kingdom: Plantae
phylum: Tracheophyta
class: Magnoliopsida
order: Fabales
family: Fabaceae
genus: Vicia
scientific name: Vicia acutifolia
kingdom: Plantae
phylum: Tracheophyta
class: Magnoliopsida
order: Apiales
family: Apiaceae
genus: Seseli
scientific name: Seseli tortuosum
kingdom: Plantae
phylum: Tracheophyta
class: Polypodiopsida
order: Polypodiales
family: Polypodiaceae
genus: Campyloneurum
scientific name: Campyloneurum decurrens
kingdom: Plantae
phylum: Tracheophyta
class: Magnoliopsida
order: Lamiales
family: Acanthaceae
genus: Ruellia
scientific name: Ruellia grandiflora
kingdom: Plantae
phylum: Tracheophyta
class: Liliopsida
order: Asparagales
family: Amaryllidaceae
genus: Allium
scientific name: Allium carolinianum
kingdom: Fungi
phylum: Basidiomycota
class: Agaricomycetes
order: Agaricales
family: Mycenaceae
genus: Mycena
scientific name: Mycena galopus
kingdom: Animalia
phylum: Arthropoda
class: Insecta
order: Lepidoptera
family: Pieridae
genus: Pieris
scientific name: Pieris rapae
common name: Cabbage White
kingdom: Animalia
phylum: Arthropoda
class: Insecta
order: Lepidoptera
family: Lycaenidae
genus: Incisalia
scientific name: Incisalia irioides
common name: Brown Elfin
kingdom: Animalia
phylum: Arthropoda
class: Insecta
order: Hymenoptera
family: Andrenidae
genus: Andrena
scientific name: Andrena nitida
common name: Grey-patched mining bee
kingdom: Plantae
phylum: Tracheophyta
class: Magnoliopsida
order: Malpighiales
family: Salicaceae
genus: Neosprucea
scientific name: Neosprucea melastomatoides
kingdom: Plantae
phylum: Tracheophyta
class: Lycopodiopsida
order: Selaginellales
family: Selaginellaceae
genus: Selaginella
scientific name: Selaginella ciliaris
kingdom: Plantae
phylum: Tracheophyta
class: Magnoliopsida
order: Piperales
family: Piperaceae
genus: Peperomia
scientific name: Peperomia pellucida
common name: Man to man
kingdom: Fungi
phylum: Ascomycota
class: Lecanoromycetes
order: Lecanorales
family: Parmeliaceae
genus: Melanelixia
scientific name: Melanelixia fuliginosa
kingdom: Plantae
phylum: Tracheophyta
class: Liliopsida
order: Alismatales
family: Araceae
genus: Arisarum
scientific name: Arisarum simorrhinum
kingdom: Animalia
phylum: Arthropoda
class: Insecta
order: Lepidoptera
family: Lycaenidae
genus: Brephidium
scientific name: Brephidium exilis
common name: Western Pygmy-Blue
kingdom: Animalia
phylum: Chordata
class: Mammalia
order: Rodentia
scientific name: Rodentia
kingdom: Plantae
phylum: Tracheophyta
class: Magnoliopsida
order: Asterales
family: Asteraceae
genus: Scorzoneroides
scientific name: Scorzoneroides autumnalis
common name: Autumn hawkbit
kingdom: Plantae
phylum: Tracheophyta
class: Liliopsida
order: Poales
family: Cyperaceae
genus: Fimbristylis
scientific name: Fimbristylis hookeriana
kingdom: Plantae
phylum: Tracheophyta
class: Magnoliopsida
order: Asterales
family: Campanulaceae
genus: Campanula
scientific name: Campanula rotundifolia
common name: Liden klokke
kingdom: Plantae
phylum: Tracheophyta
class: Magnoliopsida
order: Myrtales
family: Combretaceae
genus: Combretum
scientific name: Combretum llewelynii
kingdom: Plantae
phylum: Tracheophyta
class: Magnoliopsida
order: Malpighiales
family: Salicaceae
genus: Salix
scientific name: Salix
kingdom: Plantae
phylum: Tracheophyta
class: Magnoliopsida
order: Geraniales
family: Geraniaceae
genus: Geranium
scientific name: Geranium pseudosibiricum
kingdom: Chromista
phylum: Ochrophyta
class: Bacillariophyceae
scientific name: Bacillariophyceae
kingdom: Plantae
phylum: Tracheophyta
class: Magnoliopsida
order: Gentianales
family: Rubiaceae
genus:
-=-=-=-=-
=== What is asked ===
Please reproduce the lines of the listing from the line with "common name: Autumn hawkbit" through the line with "genus: Combretum", both included, character for character.

=== Solution for this problem ===
common name: Autumn hawkbit
kingdom: Plantae
phylum: Tracheophyta
class: Liliopsida
order: Poales
family: Cyperaceae
genus: Fimbristylis
scientific name: Fimbristylis hookeriana
kingdom: Plantae
phylum: Tracheophyta
class: Magnoliopsida
order: Asterales
family: Campanulaceae
genus: Campanula
scientific name: Campanula rotundifolia
common name: Liden klokke
kingdom: Plantae
phylum: Tracheophyta
class: Magnoliopsida
order: Myrtales
family: Combretaceae
genus: Combretum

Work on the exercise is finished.